• Chase Grim posted an image in the group Group logo of Alf MuseumAlf Museum from the myFOSSIL app 10 months, 1 week ago

    10 months, 1 week ago
    10 months, 1 week ago

    This fossil was found in a small creak cutting through a field in central Ohio. I’d like some help identifying it. To me it looks like an incredibly small fern but I would appreciate a second opinion.

    • It might be a fern. I also wonder if it could be a graptolite.

    • @mackenzie-smith could help determine if it is a plant and what plant it is.

    • Thanks!

    • Hi @chase-grim! Usually when I think of Ohio I think of marine deposits so animals that come to mind are bryozoans and graptolites but I don’t think any of those have zooids shaped like that or branch 3-ways (see center right of fossil). I could be mistaken as these fall out of my field of expertise. However, there is terrestrial input in marine settings and some terrestrial deposits. It looks like it could be scale leaves of a conifer in Cupressaceae (junipers and cedar family).
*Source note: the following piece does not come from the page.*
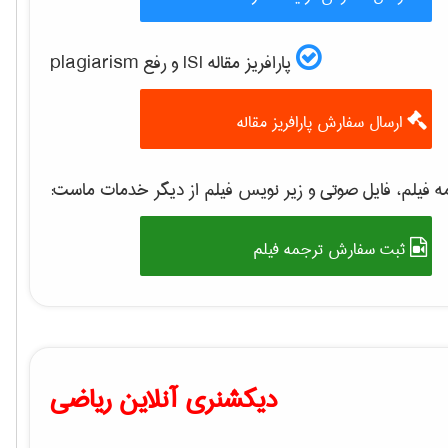
پارافریز مقاله ISI و رفع plagiarism
ارسال سفارش پارافریز مقاله
ه فیلم، فایل صوتی و زیر نویس فیلم از دیگر خدمات ماست
ثبت سفارش ترجمه فیلم
دیکشنری آنلاین ریاضی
However, I think most of the rocks in Ohio are too old for this family. My girlfriend (who’s also a paleobotanist) suggested some sort of small lycopod like Selaginella (commonly called a spike moss or club moss) which would fit estimated time wise. Where in central Ohio? Having a more precise location can help us track down how old the rock is and the nature of the deposit which can lead to better identification.

    • Looks like a fossilised plant

    • Thanks @mackenzie-smith for you feedback. If it helps with identifying, I found it in Mechanicsburg-Catawba.

    • @chase-grim so looking at it looks like that area is Ordovician-Silurian in age meaning it not likely a plant since we don’t see a lot of land plants until the Devonian. My guess would be an animal (or animal colony) like graptolite, bryozoan or even some sort of echinoderm since they too can have branching appendages. I’m going to tag @jkallmeyer and @bheimbrock of the Cincinnati Dry Dredgers since this is their realm. It would also help to post in the Cincinnati Collectors group since the Alf is in SoCAl. I’m sure they’re interested too but your chances of getting your specimen ID’ed are higher there because local experts see it. Nice find though! I’m interested to see what it is.

    • Thank you again @Mackenzie-smith. I really appreciate all of this information!